Written task |
Please present the lines below as a JSON list of strings, one per line, skipping blank lines and leaving out the pictures.

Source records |
- - - - -

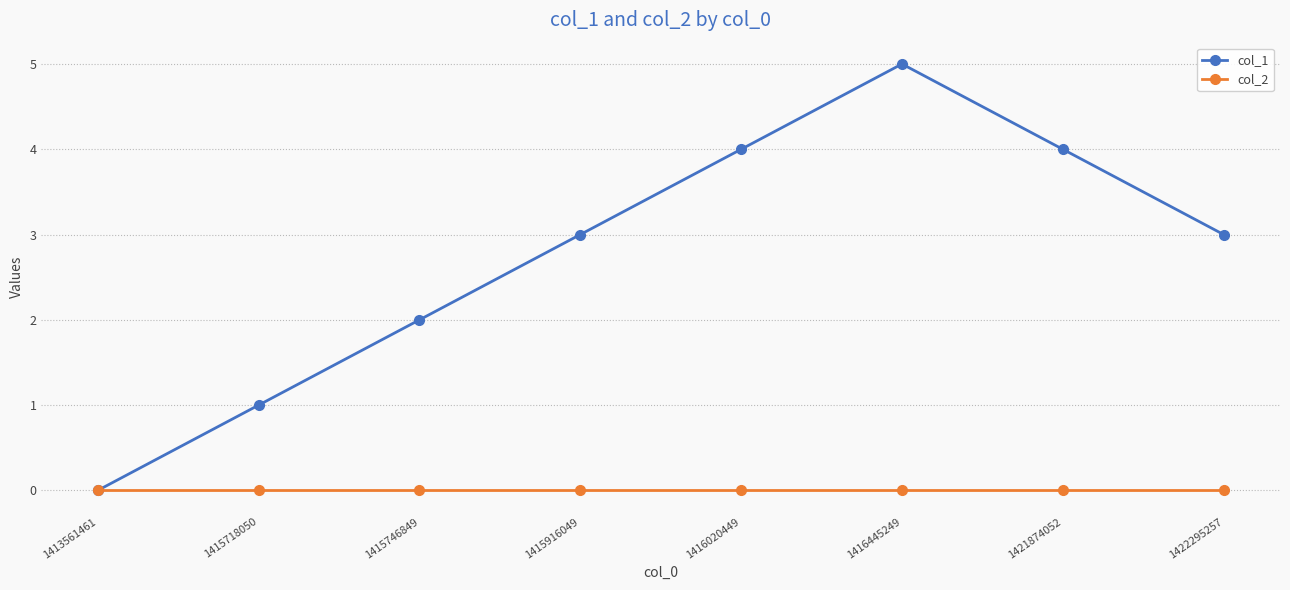

The col_1 series shows 0 at 1413561461. True or false?

True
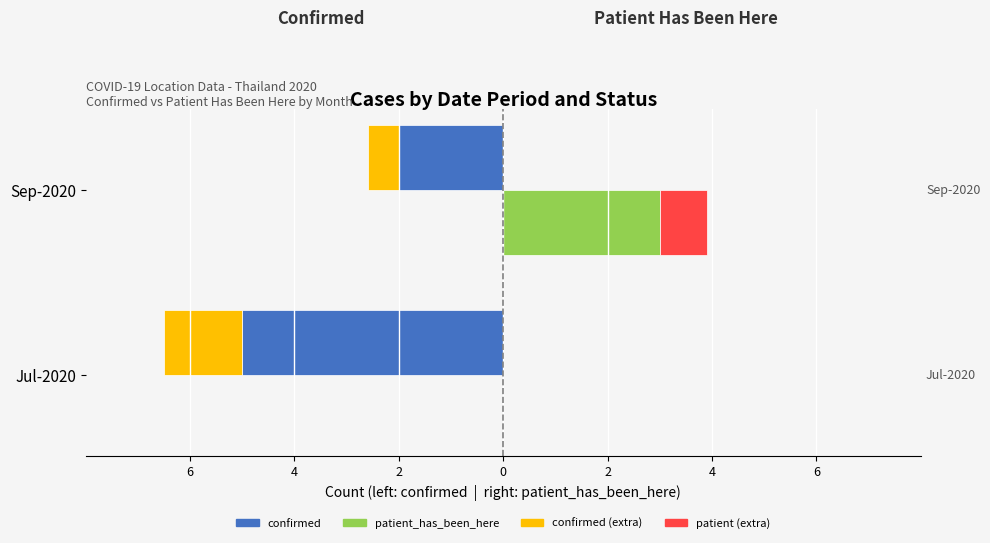

What is the average value of the patient (lat-scaled) series?

0.4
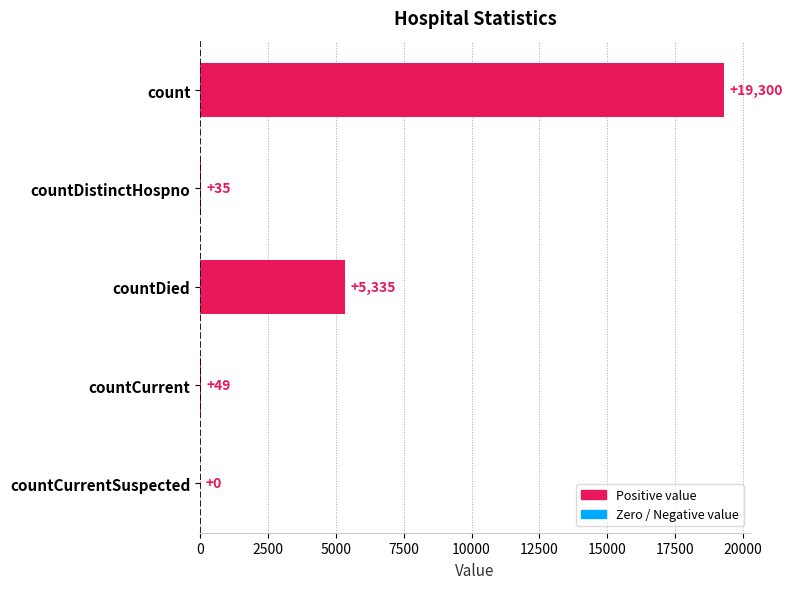

Count the number of data series in this chart.

1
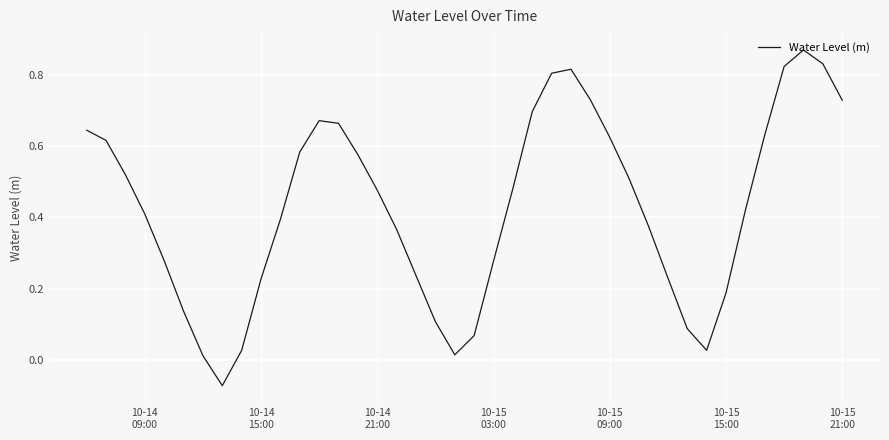

At which label does the data first exceed 0?

10-14
09:00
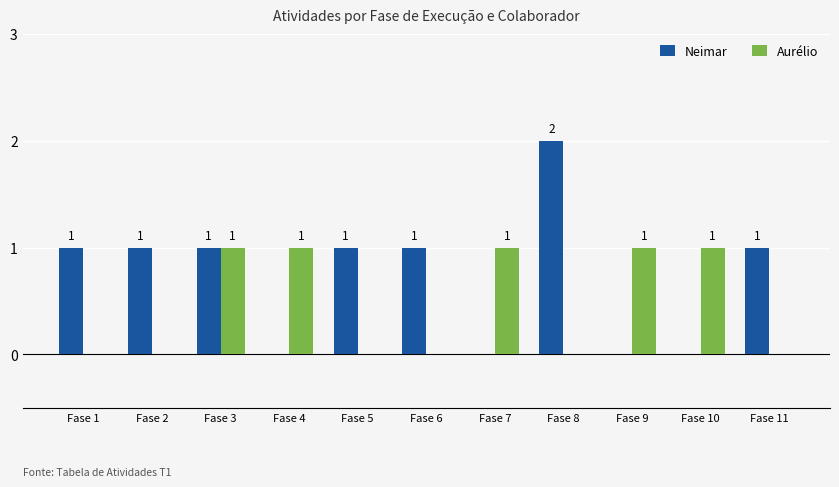

Which series has the largest total across all categories?

Neimar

- - - - -

Reply |
[
  "The col_1 series shows 0 at 1413561461. True or false?",
  "True",
  "What is the average value of the patient (lat-scaled) series?",
  "0.4",
  "Count the number of data series in this chart.",
  "1",
  "At which label does the data first exceed 0?",
  "10-14",
  "09:00",
  "Which series has the largest total across all categories?",
  "Neimar"
]